▸ **Exercise brief**:
Among the records below, find each line containing the word "tail" and copy it.

(Dataset entries)
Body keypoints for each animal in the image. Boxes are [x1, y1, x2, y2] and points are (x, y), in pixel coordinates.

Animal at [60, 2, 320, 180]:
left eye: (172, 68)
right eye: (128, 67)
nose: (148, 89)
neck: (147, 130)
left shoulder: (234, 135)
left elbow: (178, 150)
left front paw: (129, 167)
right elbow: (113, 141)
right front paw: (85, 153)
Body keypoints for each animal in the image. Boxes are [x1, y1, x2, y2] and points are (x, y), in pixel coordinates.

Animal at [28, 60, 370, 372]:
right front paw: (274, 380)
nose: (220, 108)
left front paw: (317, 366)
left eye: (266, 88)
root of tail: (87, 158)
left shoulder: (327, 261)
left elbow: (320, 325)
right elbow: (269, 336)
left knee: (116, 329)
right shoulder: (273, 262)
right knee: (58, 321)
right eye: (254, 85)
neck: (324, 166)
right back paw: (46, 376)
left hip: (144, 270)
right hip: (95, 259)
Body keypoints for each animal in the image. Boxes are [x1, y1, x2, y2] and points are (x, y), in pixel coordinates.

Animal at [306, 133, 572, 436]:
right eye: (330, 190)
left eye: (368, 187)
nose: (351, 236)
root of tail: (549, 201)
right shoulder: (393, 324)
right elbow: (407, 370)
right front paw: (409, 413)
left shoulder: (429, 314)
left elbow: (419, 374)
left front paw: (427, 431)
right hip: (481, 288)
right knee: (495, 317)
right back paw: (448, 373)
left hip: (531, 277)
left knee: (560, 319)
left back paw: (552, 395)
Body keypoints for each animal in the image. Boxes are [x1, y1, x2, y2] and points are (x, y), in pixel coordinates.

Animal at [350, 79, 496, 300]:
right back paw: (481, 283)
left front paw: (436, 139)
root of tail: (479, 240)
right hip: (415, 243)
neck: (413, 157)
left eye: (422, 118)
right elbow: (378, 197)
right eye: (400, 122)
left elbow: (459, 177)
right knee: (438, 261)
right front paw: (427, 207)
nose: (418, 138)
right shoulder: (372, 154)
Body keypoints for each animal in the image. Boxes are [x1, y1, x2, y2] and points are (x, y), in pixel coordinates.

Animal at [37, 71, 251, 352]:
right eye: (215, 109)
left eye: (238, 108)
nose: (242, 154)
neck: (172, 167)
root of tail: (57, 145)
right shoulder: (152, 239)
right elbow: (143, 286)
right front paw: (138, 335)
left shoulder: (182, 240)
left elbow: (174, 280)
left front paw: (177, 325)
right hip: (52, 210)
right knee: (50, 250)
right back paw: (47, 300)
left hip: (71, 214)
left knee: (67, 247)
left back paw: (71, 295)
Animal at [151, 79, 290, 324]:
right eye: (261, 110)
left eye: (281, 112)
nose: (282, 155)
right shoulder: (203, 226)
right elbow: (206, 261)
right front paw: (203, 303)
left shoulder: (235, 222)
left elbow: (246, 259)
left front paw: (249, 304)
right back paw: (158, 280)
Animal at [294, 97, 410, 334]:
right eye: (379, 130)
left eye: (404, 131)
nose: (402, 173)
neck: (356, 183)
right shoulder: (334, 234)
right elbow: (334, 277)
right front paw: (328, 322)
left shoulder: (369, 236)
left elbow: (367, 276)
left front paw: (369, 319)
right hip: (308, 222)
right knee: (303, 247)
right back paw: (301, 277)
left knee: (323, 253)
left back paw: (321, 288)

▸ **Task answer**:
root of tail: (87, 158)
root of tail: (549, 201)
root of tail: (479, 240)
root of tail: (57, 145)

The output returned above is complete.